▶ [Instruction]: Consider each line of the material below and note whether it holds "seine". State how many do, and nothing else.
------------------------------------------------------------------------
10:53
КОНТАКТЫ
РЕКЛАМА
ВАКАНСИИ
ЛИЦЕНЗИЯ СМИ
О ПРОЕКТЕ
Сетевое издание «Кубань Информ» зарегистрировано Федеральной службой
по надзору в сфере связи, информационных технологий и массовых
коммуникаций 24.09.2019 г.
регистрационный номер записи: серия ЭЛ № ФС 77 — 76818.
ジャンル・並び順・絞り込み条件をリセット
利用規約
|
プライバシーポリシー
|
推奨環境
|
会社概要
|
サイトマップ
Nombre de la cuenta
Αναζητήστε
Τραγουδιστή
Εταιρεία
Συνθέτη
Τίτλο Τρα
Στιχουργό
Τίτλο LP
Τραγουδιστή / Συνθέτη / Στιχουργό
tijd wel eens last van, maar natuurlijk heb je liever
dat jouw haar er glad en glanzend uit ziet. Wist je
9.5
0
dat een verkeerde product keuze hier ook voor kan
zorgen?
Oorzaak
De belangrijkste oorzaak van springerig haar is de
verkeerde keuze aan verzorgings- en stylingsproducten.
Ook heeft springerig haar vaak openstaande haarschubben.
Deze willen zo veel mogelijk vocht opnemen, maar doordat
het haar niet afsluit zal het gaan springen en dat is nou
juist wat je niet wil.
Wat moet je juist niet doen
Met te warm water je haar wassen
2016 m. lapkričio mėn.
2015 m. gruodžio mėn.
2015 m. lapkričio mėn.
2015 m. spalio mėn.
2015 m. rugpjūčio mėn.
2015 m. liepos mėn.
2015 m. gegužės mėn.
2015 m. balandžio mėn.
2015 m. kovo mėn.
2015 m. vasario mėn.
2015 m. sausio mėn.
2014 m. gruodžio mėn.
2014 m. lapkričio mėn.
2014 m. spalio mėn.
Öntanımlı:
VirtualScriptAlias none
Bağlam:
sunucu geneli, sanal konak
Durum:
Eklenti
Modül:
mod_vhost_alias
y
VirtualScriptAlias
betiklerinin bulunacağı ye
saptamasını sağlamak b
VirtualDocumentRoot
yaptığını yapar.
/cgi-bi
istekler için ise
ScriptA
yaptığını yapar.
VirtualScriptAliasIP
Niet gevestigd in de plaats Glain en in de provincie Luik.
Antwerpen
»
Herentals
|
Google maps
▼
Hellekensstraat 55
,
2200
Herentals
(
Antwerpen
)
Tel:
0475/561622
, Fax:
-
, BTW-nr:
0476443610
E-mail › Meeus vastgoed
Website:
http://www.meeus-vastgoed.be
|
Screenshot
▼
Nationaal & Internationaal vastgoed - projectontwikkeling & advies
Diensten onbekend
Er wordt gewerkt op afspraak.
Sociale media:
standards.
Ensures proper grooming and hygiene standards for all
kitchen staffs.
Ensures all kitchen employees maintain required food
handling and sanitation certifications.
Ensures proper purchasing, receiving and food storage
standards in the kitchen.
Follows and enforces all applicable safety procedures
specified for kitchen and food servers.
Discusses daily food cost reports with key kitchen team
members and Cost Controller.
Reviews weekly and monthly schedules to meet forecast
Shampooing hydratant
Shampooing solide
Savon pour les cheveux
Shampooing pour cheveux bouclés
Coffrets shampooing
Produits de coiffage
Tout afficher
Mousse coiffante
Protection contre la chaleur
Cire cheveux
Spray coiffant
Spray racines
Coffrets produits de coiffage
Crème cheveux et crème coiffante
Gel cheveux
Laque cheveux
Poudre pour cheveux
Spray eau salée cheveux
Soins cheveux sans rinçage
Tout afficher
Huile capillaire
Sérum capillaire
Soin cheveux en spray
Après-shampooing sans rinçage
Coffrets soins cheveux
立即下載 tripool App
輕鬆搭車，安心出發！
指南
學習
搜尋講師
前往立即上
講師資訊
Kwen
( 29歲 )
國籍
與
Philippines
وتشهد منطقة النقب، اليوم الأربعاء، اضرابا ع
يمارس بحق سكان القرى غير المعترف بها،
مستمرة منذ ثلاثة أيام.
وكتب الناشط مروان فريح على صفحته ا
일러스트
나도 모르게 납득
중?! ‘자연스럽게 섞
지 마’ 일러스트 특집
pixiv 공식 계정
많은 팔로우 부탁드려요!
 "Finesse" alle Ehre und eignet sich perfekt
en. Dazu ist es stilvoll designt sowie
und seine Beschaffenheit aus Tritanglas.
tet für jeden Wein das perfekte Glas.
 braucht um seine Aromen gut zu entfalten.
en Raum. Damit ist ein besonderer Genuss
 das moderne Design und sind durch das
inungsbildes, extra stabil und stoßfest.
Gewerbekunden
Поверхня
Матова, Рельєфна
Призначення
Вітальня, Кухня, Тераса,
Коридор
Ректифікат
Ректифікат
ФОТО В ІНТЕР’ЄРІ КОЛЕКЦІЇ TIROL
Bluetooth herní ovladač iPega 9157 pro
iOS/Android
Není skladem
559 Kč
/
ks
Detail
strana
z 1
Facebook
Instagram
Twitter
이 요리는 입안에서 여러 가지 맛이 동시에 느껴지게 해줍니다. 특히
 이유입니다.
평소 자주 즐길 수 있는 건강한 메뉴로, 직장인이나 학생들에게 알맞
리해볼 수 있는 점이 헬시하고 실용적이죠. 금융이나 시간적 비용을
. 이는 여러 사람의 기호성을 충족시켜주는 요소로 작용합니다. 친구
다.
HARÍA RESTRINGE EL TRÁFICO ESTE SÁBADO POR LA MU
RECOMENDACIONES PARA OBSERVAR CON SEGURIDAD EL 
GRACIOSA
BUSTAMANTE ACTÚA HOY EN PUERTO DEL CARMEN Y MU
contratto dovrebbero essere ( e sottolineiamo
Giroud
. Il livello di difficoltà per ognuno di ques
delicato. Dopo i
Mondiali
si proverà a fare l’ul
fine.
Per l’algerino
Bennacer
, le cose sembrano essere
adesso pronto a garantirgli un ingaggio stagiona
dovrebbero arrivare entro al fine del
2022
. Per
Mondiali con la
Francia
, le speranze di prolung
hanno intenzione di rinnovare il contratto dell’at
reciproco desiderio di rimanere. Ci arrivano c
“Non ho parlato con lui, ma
------------------------------------------------------------------------
▶ [Your response]: 2